Biden’s green fantasy of two-thirds electric cars sales in 2032 is just not happening
Heavy, short-ranged, slow to charge, hard to maintain. But at least they're expensive
Last year, Joe Biden’s White House and his command-and-control regulators at the EPA imposed new emissions standards designed to force automakers to invest billions into retooling their plants and processes to crank out increasing percentages of electric vehicles. The Biden goal is to force two thirds of all cars sold in the US to be EVs by 2032, whether consumers want them or not.
At the end of January, the US Energy Information Administration (EIA) reported that sales of EVs, hybrid cars, and plug-in hybrids combined to make up about 16 per cent of US light duty vehicle sales during 2023. Sales of battery electric vehicles (BEVs), the type targeted by the administration’s suite of subsidies, penalties and mandates, accounted for 7 per cent of that 16 per cent for the year. That’s a significant rise since 2021, when BEVs accounted for just less than 3 per cent of US sales.

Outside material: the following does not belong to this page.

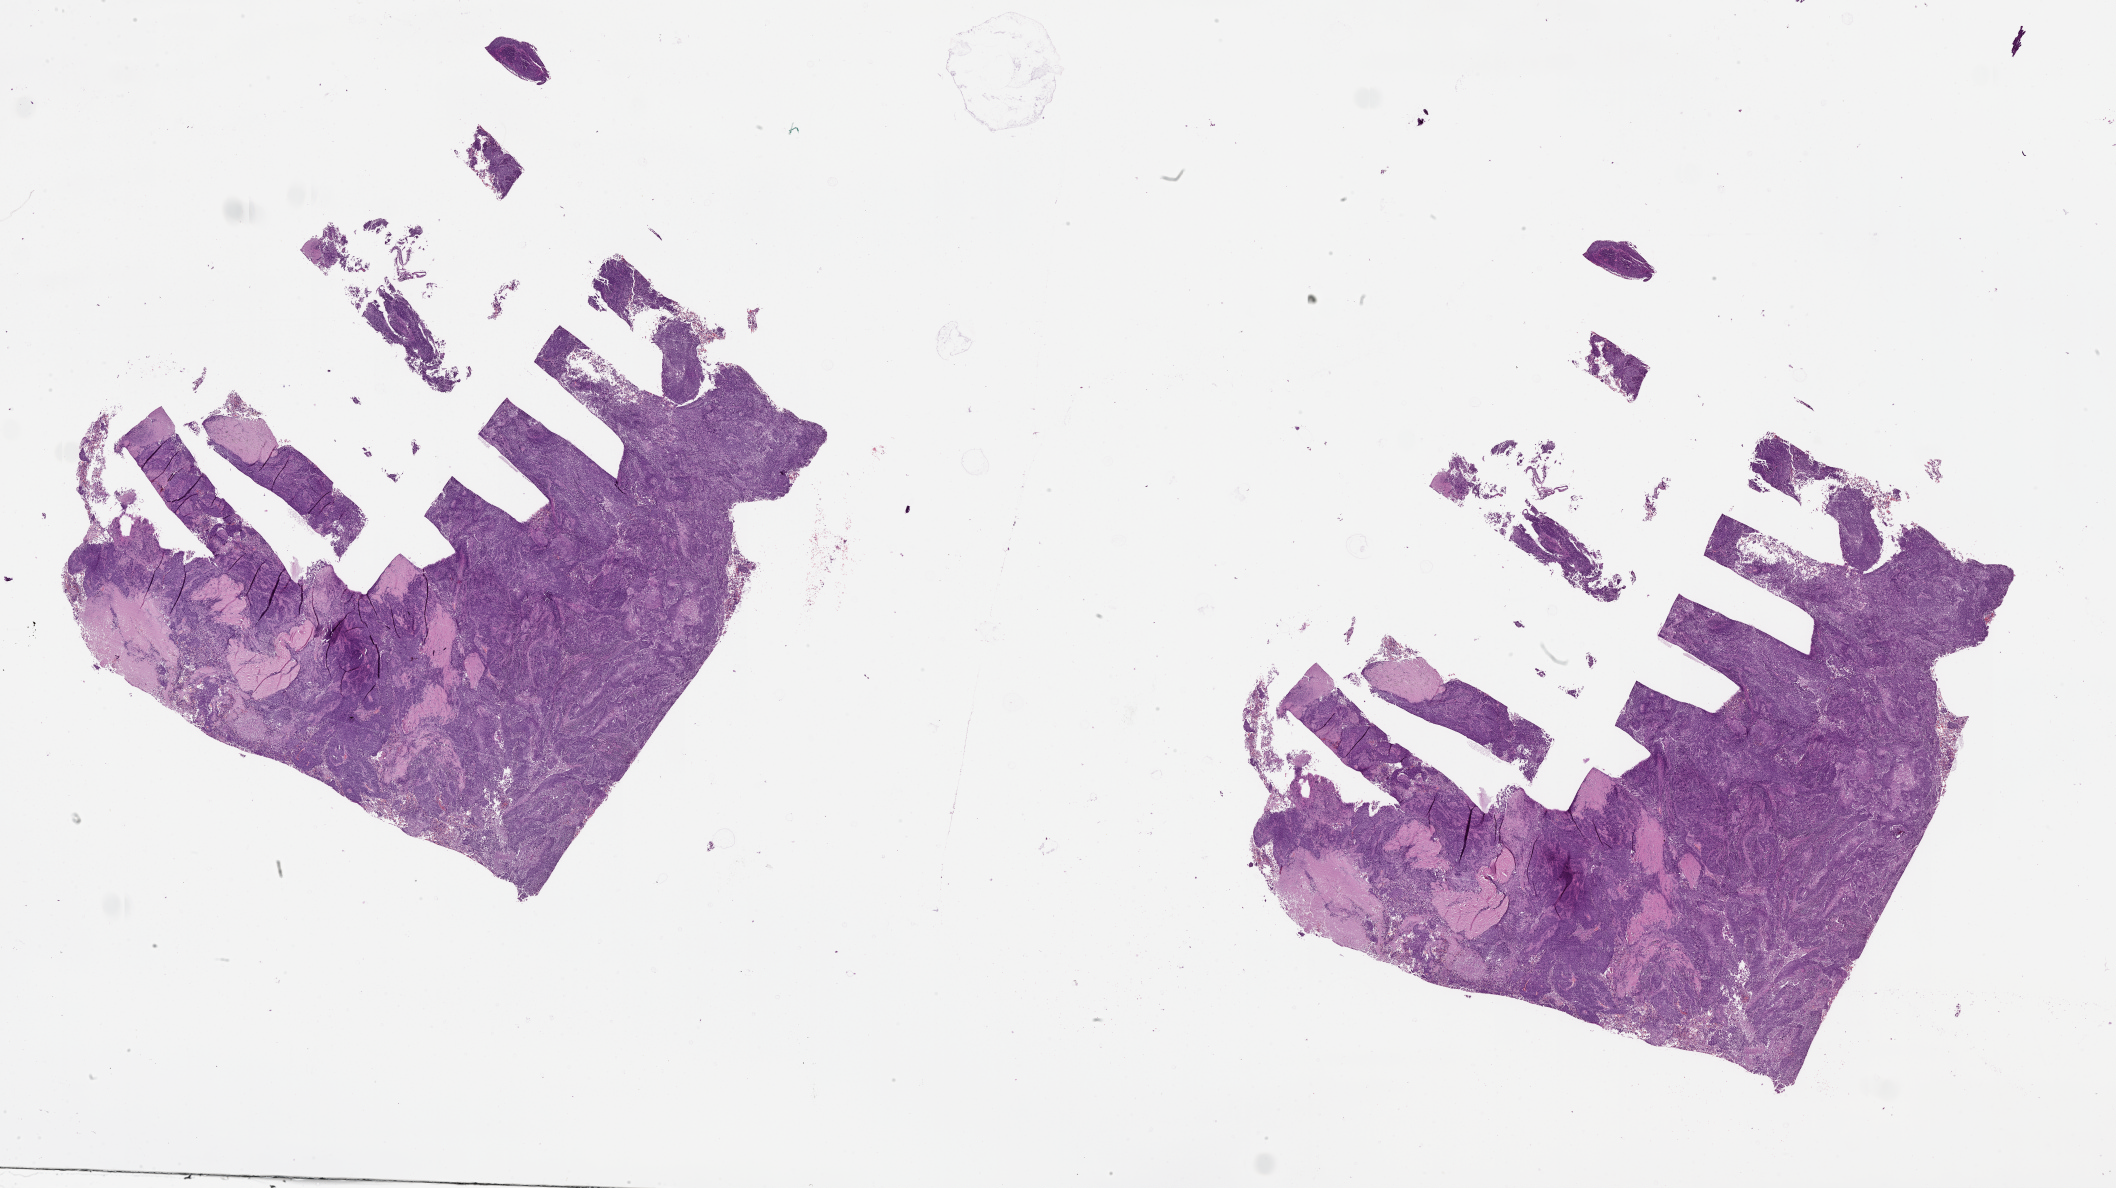
Hematoxylin and eosin (H&E) stained whole-slide image, whole scanned area (about 34.1 x 19.1 mm) shown as a low-resolution overview; lung, tumour tissue. 53-year-old male patient.
Patient diagnosis (cohort enrolment): squamous cell carcinoma (lung).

So, progress is being made towards the administration’s goal, but, with a presidential election looming this November, the domestic EV industry saw itself beset by an array of troubling indicators and events during the second half of the year. Foremost among these was the leveling-off of demand for electric cars, causing dealer lots to become filled with unsellable EV models as the months rolled by. A lack of demand for used BEVs created even further difficulties at the dealership level.